____ SOURCE DOCUMENT
2) If quality of life can really be improved for a prolonged period of
time and the therapies were less effective in terms of disease specific
and overall survival, would patients be ready to exchange quality of life
for lifetime?
On the basis of all these considerations,
we will try to analyze the actual indication for hormone therapy for each
stage of the disease.
CANDIDATES
FOR HORMONE THERAPY: LOCALIZED PROSTATE CANCER
In
the localized stage of prostate cancer the first question is: Is there
a role for a deferred hormone treatment, that means no initial treatment
with close surveillance followed by active treatment when and if the tumor
progresses with symptoms?
In this stage, the rational for deferring
treatment is the often-protracted course of localized prostate cancer
and the fact that many patients with such tumors die with the disease
and not of it (16). The result of he Surveillance Epidemiology and End
Results Program from USA (17), analyzing 19,898 patients managed conservatively,
was that the overall disease-specific survival rate 10-year after diagnosis
was 90% for those with well or moderately differentiated tumors, but at
10-years the metastasis free survival was lower for cases with moderately
differentiated compared to those with well differentiated tumors (17).
________
____ DATA FOR REVIEW
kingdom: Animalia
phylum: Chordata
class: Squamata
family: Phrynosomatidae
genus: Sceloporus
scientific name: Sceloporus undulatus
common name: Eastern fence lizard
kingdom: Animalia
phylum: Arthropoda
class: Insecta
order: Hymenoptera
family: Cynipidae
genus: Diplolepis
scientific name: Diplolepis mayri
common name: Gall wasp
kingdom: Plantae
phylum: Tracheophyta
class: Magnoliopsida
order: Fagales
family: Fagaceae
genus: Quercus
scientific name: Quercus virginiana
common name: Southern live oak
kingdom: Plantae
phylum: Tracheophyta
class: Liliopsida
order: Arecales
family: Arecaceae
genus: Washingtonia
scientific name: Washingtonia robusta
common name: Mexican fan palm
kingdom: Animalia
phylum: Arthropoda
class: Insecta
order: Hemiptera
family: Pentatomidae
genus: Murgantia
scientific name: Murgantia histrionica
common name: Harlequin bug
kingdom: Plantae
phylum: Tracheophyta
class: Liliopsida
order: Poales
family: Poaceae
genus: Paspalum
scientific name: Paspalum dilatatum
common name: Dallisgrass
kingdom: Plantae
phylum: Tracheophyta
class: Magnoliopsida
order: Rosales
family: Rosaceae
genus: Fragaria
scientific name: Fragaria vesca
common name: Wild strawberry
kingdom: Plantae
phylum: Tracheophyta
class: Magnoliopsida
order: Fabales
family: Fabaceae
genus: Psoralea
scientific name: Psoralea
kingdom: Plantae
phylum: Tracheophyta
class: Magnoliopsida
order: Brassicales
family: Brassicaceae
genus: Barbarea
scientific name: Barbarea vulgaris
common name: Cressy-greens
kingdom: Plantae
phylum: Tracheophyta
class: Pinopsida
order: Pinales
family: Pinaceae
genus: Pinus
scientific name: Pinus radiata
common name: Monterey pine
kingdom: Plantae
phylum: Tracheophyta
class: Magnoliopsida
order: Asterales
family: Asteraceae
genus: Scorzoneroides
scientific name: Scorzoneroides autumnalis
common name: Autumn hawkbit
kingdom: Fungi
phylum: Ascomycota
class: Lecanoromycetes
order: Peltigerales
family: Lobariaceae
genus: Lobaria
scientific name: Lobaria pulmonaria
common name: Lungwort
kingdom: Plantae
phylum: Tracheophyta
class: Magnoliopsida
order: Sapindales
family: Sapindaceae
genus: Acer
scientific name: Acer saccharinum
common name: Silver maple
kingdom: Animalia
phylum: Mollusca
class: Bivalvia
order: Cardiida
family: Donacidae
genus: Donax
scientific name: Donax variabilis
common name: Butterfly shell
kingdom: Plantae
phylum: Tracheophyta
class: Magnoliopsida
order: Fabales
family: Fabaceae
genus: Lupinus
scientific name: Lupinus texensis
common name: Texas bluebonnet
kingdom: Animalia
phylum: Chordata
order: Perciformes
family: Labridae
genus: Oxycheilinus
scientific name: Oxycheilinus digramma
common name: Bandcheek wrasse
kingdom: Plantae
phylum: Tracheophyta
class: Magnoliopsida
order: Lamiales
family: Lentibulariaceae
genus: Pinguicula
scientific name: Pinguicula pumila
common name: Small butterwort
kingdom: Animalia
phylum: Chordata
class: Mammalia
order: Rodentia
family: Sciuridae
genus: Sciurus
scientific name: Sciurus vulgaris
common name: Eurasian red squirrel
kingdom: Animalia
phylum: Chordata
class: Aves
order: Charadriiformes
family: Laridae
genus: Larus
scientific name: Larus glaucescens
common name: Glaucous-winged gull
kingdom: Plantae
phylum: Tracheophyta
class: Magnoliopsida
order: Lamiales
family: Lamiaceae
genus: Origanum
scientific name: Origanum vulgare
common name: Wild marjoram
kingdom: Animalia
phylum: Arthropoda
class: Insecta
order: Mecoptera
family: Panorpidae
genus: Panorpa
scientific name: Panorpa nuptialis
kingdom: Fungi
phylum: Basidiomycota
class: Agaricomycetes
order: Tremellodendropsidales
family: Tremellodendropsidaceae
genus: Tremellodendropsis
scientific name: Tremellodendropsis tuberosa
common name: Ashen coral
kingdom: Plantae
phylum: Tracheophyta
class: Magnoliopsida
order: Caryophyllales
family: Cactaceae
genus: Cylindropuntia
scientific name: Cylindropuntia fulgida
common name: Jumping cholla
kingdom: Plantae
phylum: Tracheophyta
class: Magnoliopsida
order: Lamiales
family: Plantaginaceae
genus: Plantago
________
### [WORK TO BE COMPLETED]
Continue the passage on hormone therapy for localized prostate cancer, starting after its final sentence.

### [REPLY TO THE TASK]
The conclusion of the International Consultation on Prostate Cancer (16)
is that deferred treatment may be an option for patient with clinically
localized low-grade prostate cancer with a life expectancy of 10 to 15
years or less.
However, indications for hormone therapy
in localized prostate cancer are restricted as described in (Table-1).
A possible indication for hormone therapy in this stage of the disease
is as neoadjuvant treatment prior to radiation or surgical therapy. The
rationale for neoadjuvant hormonal therapy is the induction of early regression
of the primary tumor bulk and a coincided treatment of micrometastatic
disease.
However, the use of neoadjuvant hormone
therapy prior to radical prostatectomy is highly controversial. As concluded
by the International Consultation on Prostate Cancer (16), the only positive
result suggested for a hormone therapy neoadjuvant to radical prostatectomy,
seems to be a reduction of positive surgical margins in clinical T2 tumors.
More positive results are described for
the use of neoadjuvant therapy prior to radiotherapy, but longer follow-up
and more data in terms of survival are needed (18).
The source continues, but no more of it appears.